He wrote an e-mail, apologizing for jumping down my throat, expressing what he felt, why he felt that way, and that yes, he was interested in a relationship with me. The e-mail was very helpful and it did make sense. He's not a dater, he's had some failed relationship experiences, is ready for a real relationship, expects "barriers" as he puts it to be broken down by each date (my comment of meeting elsewhere made him feel like we were at square 1), the time and financial commitment he's made so far (it is a 90 minute drive for him, and our dates have been 3-4 hours long), and that he understood if I wanted to "shop" around.

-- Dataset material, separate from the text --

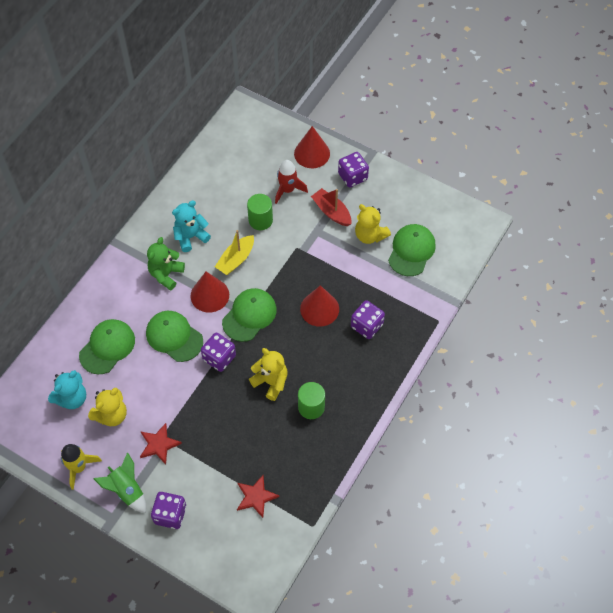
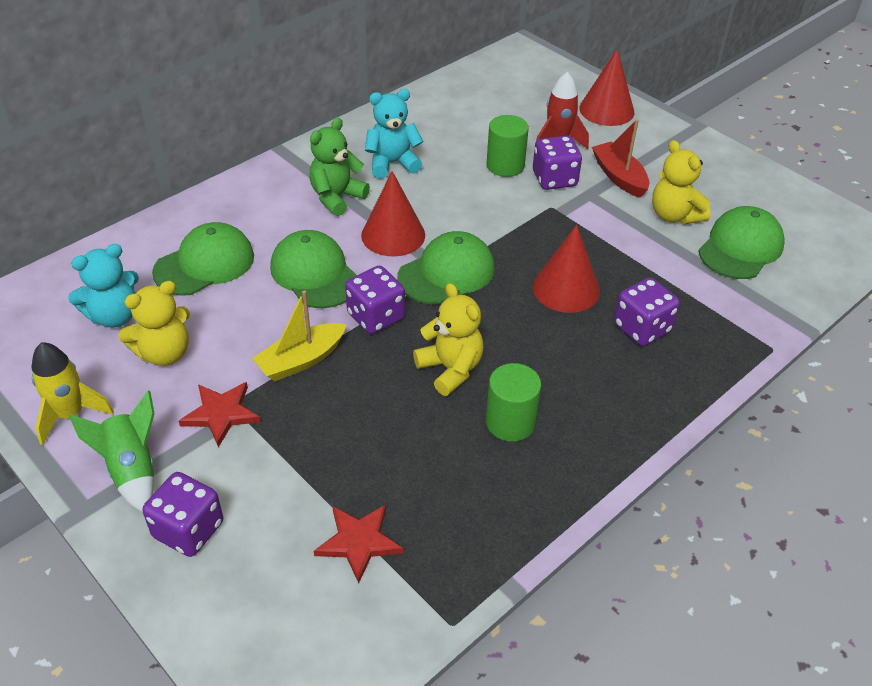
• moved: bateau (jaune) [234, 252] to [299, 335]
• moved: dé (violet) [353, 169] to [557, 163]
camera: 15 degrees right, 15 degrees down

I responded back giving my viewpoint which was helpful to him as well. Basically, I said I was not a "shopper," that I did think there was relationship potential, that I equated "house/visiting" with intimacy which sort of scares me (okay scares me a lot), that I understood the financial and time commitment (though I must admit in the back of my head, I'm thinking if he is already moving here, then he it's like a kill two birds with one stone type of thing), and that we likely both overreacted a little.
He agreed with all I said and said if he was going to pick me up, it would be a drive by, honk the horn type of thing which did make me feel better. But still, it did almost seem like he was going to dump me just because I wouldn't let him pick me up at my house.
We corresponded back and forth for a few additional e-mails, and one statement jumped out at me: "I've met women in the past where it would take a bulldozer to get through the walls they've built up over the years." Gosh, I'm really hoping that is not me. I reassured him I was not that type of woman, but does fear of intimacy make me that type of woman? He apparently is a bit opposite in this way and easily displays it once in a relationship. Don't get me wrong, it's not that I don't like intimacy (in whatever form), but I have some reservations about it. Plus, I think body image issues kind of wave back in. This almost made me feel like calling my former T. who I haven't spoken to in like two years, though I have sent her holiday cards. Then, I think that maybe I'm jumping the gun a bit, and once I feel more comfortable, I will feel differently.
In a funny kind of way, we are both glad we had this conversation. We plan on meeting on Monday.
So to all you daters out there, does his seem fast? Was I overreacting in not wanting him to pick me up at my house? Do you equate house visiting with intimacy?